Dataset:
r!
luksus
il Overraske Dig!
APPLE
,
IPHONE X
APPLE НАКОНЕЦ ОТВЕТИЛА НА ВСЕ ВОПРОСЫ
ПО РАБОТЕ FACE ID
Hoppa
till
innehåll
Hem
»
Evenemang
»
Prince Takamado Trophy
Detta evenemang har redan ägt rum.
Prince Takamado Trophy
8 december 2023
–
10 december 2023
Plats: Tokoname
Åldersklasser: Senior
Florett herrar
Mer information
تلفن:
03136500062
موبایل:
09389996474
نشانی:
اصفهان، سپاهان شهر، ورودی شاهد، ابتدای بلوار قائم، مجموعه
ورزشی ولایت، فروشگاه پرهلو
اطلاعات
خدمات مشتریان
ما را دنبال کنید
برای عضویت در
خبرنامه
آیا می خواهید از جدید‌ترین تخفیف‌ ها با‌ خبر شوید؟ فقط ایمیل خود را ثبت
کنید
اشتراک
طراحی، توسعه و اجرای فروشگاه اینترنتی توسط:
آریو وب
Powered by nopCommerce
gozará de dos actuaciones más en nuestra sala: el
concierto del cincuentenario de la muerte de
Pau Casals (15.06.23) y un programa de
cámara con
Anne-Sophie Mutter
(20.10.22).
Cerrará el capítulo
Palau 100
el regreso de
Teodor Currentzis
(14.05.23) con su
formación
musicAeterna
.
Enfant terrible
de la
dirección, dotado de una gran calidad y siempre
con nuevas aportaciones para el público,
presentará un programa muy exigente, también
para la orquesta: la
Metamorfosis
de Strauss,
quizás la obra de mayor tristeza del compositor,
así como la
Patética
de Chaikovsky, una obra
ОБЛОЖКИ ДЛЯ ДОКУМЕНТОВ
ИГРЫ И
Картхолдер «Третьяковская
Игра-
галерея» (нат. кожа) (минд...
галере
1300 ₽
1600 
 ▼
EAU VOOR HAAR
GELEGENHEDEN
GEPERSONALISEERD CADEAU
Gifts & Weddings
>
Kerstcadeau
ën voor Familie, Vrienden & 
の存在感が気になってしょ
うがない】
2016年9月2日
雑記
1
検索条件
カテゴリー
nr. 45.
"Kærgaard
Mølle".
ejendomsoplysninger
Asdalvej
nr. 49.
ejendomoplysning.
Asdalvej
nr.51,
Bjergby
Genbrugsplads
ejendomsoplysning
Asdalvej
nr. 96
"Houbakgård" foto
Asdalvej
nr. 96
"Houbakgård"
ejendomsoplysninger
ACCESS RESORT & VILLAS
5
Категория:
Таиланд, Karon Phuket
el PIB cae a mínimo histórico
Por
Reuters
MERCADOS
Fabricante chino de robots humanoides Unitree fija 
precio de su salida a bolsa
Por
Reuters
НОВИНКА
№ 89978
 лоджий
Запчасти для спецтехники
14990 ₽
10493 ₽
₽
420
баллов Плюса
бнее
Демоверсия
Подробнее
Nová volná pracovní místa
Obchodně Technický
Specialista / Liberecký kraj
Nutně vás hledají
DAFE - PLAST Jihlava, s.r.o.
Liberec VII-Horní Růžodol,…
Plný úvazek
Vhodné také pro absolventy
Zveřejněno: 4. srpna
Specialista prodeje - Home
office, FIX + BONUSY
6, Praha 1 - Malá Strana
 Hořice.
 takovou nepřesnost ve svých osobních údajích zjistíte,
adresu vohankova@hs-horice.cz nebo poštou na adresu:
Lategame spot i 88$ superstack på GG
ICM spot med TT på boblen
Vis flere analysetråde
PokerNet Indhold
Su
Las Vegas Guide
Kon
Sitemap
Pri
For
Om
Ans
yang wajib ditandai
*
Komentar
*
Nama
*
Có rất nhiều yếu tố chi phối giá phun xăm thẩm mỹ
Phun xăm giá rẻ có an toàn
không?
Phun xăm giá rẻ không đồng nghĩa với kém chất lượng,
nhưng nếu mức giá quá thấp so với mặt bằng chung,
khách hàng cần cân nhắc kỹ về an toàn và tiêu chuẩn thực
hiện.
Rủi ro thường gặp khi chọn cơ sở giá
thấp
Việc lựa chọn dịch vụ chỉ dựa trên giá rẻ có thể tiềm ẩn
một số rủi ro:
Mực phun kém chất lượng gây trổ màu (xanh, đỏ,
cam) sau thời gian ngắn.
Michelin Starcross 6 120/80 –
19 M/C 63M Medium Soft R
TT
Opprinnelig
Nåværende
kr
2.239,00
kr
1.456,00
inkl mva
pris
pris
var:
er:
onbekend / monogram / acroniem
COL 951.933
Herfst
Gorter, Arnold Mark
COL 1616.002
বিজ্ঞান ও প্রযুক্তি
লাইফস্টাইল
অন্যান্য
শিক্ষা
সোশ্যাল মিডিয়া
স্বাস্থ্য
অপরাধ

Exercise aim: Print exactly the lines of the listing above starting at the line containing "Liberec VII-Horní Růžodol,…" and ending at the line containing "Lategame spot i 88$ superstack på GG", both included.

Expected output:
Liberec VII-Horní Růžodol,…
Plný úvazek
Vhodné také pro absolventy
Zveřejněno: 4. srpna
Specialista prodeje - Home
office, FIX + BONUSY
6, Praha 1 - Malá Strana
 Hořice.
 takovou nepřesnost ve svých osobních údajích zjistíte,
adresu vohankova@hs-horice.cz nebo poštou na adresu:
Lategame spot i 88$ superstack på GG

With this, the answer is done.